Follow the steps to enable/disable a schedule.

Step 1 – In Admin Center, click Identity Stores in the left pane.

Step 2 – On the Identity Stores page, click the ellipsis button for an identity store and select Edit.

Step 3 – Click Schedules under Settings in the left pane.

Step 4 – On the Schedules page, click the plus sign for a job to view the schedules defined for it.

Step 5 – Use the Enable toggle button for a schedule to enable or disable it.
A disabled schedule is not executed in the identity store.

Step 6 – Click Save.

Update Triggers for a Schedule

A trigger is a criterion that, when met, starts the execution of a schedule.

Follow the steps to update triggers for a schedule.

Step 1 – In Admin Center, click Identity Stores in the left pane.

Step 2 – On the Identity Stores page, click the ellipsis button for an identity store and select Edit.

Step 3 – Click Schedules under Settings in the left pane.

Step 4 – On the Schedules page, click the plus sign for a job to view the schedules defined for it.

Step 5 – Click the ellipsis button for a schedule and select Edit.

Step 6 – On the Edit Schedule page, the Triggers area displays the trigger(s) set for the schedule.

  • To update a trigger, click Edit for it.
  • To add a new trigger, click Add Trigger.
  • To remove a trigger, click Remove for it.

Follow step 11 in the Group Usage Service Schedule topic to manage triggers.

Step 7 – Click Update Schedule.

Step 8 – Click Save on the Schedules page.
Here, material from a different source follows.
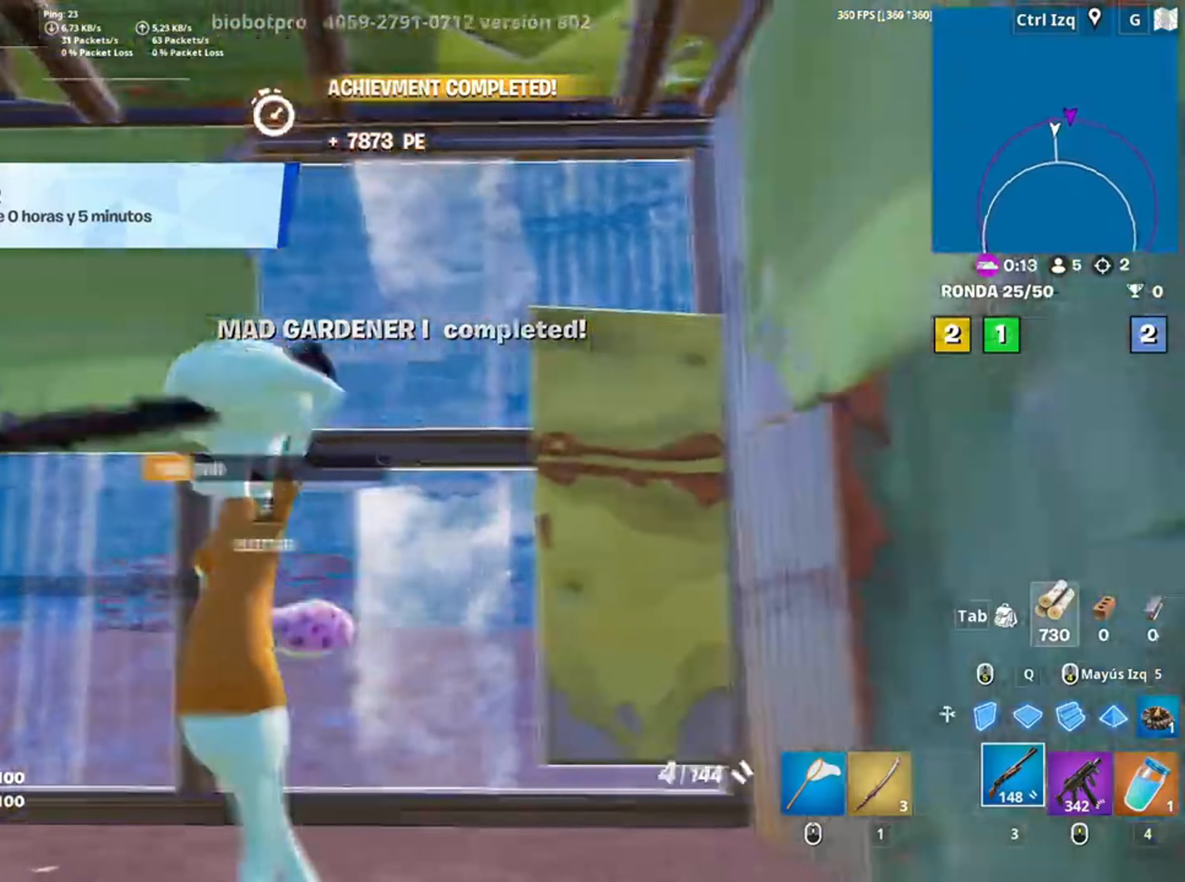
{"keys": ["w"], "mouse": [], "events": [[450, "w", "down"], [467, "a", "up"]]}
Update Targets for a Schedule

Targets in a schedule are the objects processed by that schedule.

Follow the steps to update the targets.

Step 1 – In Admin Center, click Identity Stores in the left pane.

Step 2 – On the Identity Stores page, click the ellipsis button for an identity store and select Edit.

Step 3 – Click Schedules under Settings in the left pane.

Step 4 – On the Schedules page, click the plus sign for a job to view the schedules defined for it.

Step 5 – Click the ellipsis button for a schedule and select Edit.

Step 6 – On the Edit Schedule page, the Target(s) area displays the target objects for the schedule.
Target types differ for different schedule types. For example, you can set containers as targets for a Group Lifecycle schedule; and jobs and job collections for a Synchronize schedule. Other schedules, such as a User Lifecycle schedule, may not require a target, as they execute certain functions for an identity store.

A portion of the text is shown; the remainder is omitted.